- Task description -
Repeat every record exactly, omitting the pictures.

- Records to use -
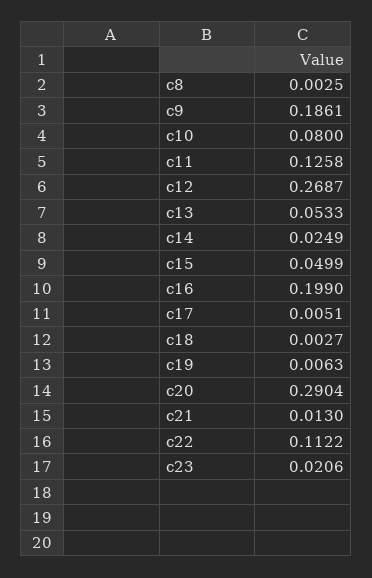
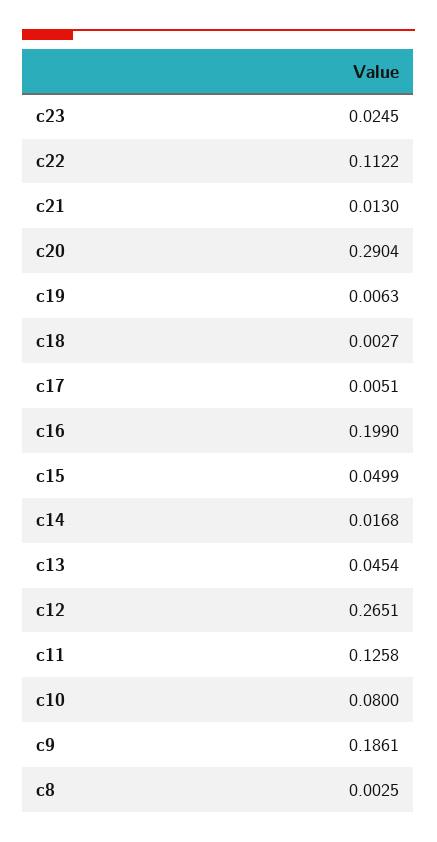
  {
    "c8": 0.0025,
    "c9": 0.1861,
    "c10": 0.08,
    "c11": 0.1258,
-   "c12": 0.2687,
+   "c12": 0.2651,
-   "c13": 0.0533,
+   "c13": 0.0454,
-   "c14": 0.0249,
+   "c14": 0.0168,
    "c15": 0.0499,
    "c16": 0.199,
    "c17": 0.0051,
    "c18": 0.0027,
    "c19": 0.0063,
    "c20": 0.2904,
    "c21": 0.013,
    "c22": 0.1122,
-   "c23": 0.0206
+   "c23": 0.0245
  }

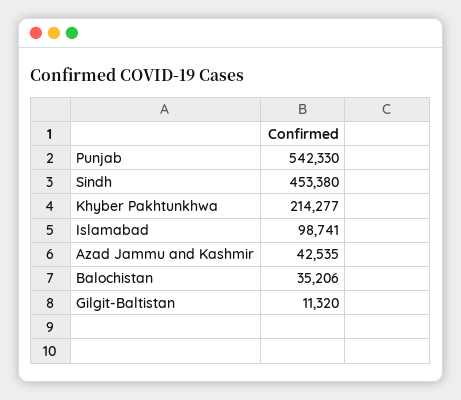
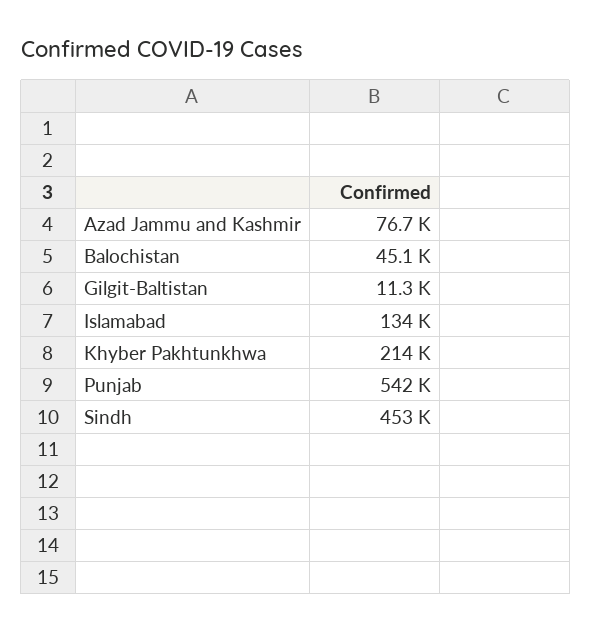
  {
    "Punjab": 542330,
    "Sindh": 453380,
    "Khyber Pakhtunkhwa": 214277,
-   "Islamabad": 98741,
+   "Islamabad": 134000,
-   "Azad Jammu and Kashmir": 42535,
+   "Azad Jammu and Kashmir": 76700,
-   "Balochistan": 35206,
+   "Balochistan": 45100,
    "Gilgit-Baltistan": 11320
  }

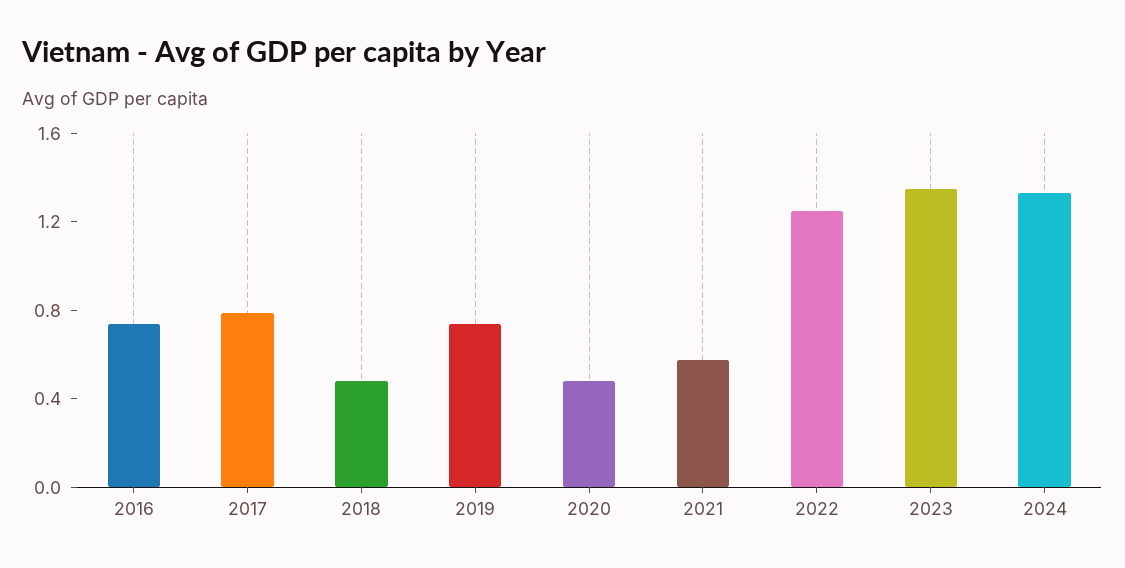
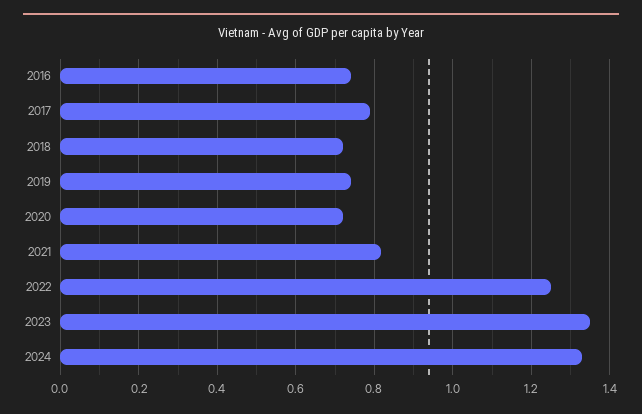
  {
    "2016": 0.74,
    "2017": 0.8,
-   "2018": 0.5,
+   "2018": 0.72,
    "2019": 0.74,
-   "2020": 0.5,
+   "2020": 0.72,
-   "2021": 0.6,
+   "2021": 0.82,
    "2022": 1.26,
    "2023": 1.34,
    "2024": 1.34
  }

- Response to this task -
  {
    "c8": 0.0025,
    "c9": 0.1861,
    "c10": 0.08,
    "c11": 0.1258,
-   "c12": 0.2687,
+   "c12": 0.2651,
-   "c13": 0.0533,
+   "c13": 0.0454,
-   "c14": 0.0249,
+   "c14": 0.0168,
    "c15": 0.0499,
    "c16": 0.199,
    "c17": 0.0051,
    "c18": 0.0027,
    "c19": 0.0063,
    "c20": 0.2904,
    "c21": 0.013,
    "c22": 0.1122,
-   "c23": 0.0206
+   "c23": 0.0245
  }

  {
    "Punjab": 542330,
    "Sindh": 453380,
    "Khyber Pakhtunkhwa": 214277,
-   "Islamabad": 98741,
+   "Islamabad": 134000,
-   "Azad Jammu and Kashmir": 42535,
+   "Azad Jammu and Kashmir": 76700,
-   "Balochistan": 35206,
+   "Balochistan": 45100,
    "Gilgit-Baltistan": 11320
  }

  {
    "2016": 0.74,
    "2017": 0.8,
-   "2018": 0.5,
+   "2018": 0.72,
    "2019": 0.74,
-   "2020": 0.5,
+   "2020": 0.72,
-   "2021": 0.6,
+   "2021": 0.82,
    "2022": 1.26,
    "2023": 1.34,
    "2024": 1.34
  }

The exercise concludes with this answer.